Question

Calculate the pH of $0.5{{ }}L$ of a $0.2M\;N{H_4}Cl - \;0.2M\;N{H_3}$ ​ buffer before and after addition of (a) $0.05$mole of $NaOH$and (b) $0.05$ mole of $HCI$. Assume that the volume remains constant.
[Given: $pKb{{ }}of{{ }}N{H_3} = 4.74\;$ ]

Answer 1

Hint: a buffer solution is known for its ability to resist a change in its own $pH$even after addition of an acid or base. Using the values of $pKb$ and the concentrations of the buffer solution we can find the $pH$ of the solution through the formula,
$pOH = pKb + \log \left[ {\dfrac{{salt}}{{base}}} \right]$
where $pOH$ and $pKb$ is the measure of the basicity of solution
$\left[ {\dfrac{{salt}}{{base}}} \right]$ is the concentration of both salt and base.
$pH = pKa + \log \left[ {\dfrac{{salt}}{{acid}}} \right]$
$pH$ and $pKa$ is the measure of acidity

Formula used: Where the concentration of salt and base and acid is required.
$pOH = pKb + \log \left[ {\dfrac{{salt}}{{base}}} \right]$

Complete step by step answer:
Buffer solution is an important mixture that can remain at the same level of pH despite the addition of an acid or base in small quantities. There are two types of buffer solutions:
The acidic buffer solution which consists of a weak acid and the salt of this weak acid. It has a pH below $7$ . It has a very important role in blood in the regulation of the blood.
The basic buffer consists of a weak base and the salt of this weak base. It has a $pH$above $7$ .
The above question has three parts.
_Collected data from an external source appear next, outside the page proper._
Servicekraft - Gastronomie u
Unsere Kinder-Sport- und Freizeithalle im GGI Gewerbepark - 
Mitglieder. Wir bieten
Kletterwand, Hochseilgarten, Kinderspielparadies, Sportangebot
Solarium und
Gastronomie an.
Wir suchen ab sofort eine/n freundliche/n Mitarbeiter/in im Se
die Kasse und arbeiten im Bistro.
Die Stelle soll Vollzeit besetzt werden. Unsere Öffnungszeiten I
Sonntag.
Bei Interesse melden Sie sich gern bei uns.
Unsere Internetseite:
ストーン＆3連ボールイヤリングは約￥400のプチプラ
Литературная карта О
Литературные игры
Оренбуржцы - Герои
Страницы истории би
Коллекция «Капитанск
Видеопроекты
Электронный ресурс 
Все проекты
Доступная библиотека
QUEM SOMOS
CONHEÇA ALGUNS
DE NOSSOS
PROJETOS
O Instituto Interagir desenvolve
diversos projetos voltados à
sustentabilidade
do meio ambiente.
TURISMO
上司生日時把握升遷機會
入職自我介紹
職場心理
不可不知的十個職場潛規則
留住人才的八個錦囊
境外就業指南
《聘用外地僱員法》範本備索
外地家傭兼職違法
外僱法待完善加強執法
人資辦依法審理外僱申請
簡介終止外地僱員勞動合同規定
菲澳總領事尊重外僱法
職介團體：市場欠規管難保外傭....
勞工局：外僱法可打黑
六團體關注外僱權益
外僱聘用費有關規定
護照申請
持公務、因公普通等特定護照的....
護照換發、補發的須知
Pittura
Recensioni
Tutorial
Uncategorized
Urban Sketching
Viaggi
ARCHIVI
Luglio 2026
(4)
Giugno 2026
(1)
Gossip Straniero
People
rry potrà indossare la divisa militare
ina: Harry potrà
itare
It will be helpful to solve it one by one systematically:
The first part is to find the $pH$of the solution before addition of any external base or acid.
This can be found using the following steps:
$pOH = pKb + \log \left( {\dfrac{{salt}}{{base}}} \right)$
It is given that :
$pKb{{ }}of{{ }}N{H_3} = 4.74\;$
The concentration of salt ammonium chloride = $0.2M$
Concentration of base, $N{H_3}$ = $0.2M$
On substituting the values , we get

$ \Rightarrow 4.74 + \log \left[ {\dfrac{{0.2}}{{0.2}}} \right]$
Dividing the numerator and denominator, we get,
$ \Rightarrow 4.74 + \log \left[ 1 \right]$
$pOH = 4.74$
Now that we have found pOH we can find pH using the steps below:
$pH + pOH = 14$
$pH = 14 - pOH$
Plugging in the value of pOH, we get,
$pH = 14 - 4.74$
$pH = 9.26$
Therefore, the answer to the first part is $9.26$.
This step involves addition of base $NaOH$. The pOH is obtained first using the steps mentioned below. On finding pOH we can find the pH later.
the concentration of base, $NaOH$ = $0.05M$
concentration of salt, $N{H_4}Cl$ = $0.2M$
substituting these values, we get,
$pOH = 4.74 + \log \left[ {\dfrac{{0.2}}{{0.05}}} \right]$
plugging in the values of concentration of salt and base, we get,
$ \Rightarrow 4.74 + \log \left[ 4 \right]$
$ \Rightarrow 4.74 + 0.63$
$ \Rightarrow 5.37$
To find the pH, we need to follow the steps below,
$pH + pOH = 14$
$pH = 14 - 5.37$
The answer we get is,
$pH = 8.63$
The answer to the question will be $8.63$on addition of base.
The next step is adding acid $HCl$. The pH can be derived as follows:
$pH = pKb + \log \left[ {\dfrac{{salt}}{{acid}}} \right]$
concentration of salt, = $0.2M$
concentration of acid $HCl$ = $0.05M$
plugging these values we get,
$pH = 4.74 + \log \left[ {\dfrac{{0.2}}{{0.05}}} \right]$
After dividing the two concentrations of salt and acid, we get
$pH = 4.74 + \log 4$
$pH = 4.74 + 0.63$
Therefore, the answer to the question will be,
$pH = 5.37$
Therefore, the answer to the second part of the question is $5.37$.

Note: Remember that if the buffer is primarily basic then we have to use the $pKb$ to find the $pOH$and only then can we find the $pH$ . It is important to distinguish whether the buffer is a basic buffer or an acidic buffer.